SYDNEY—Commonwealth Bank of Australia and Australia and New Zealand Banking Group have halted sales of complex pension products without proper advice to banking customers at their branches after regulatory action, the regulator said.
The Australian Securities and Investments Commission (ASIC) said on July 6 staff from the country’s No. 1 and No. 3 banks were selling the products during so-called “financial health checks” without proper licensing and training.
The country’s A$2.6 trillion ($1.92 trillion) savings pool is the world’s fourth biggest, and companies servicing it face scrutiny in an ongoing powerful misconduct inquiry that has already rocked the financial services sector.
On July 6, the regulator said after monitoring the sales process, it was concerned that customers buying the products may have thought “that the CBA branch staff or the ANZ branch staff were considering risks specific to the customer when this was not the case”.
It added that branch staff were trained and authorized to provide only general information, not personal advice.
The two lenders agreed to the regulator’s enforcement action and would pay a total A$2.5 million in community payments, the regulator said. CBA stopped selling the products at its branches in October, the regulator added.

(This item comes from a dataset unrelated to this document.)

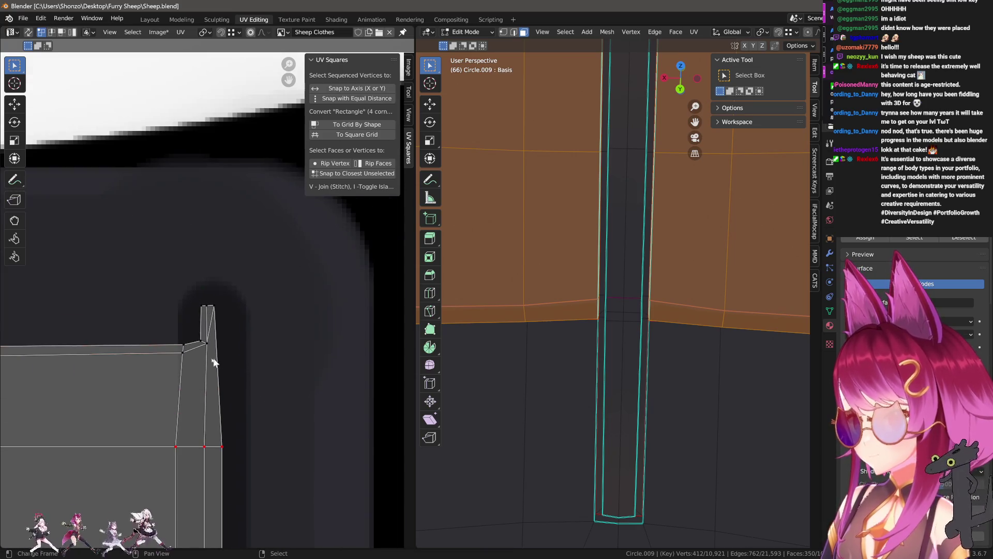
click(225, 315)
middle_drag(251, 372, 264, 326)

From August 18, ANZ will stop discussing the retirement products during conversations with customers about their general needs, the Melbourne-based bank said in a statement.
“We acknowledge ASIC’s concerns that customers may have regarded this as personal advice, and have agreed to change our distribution process,” ANZ Group Executive Wealth, Alexis George, said.
CBA was not immediately available for comment.
ASIC, which has been criticized for not using its full punitive powers to tackle widespread misconduct in the financial services sector, said that it would continue to monitor how complex financial investment and retirement products are sold.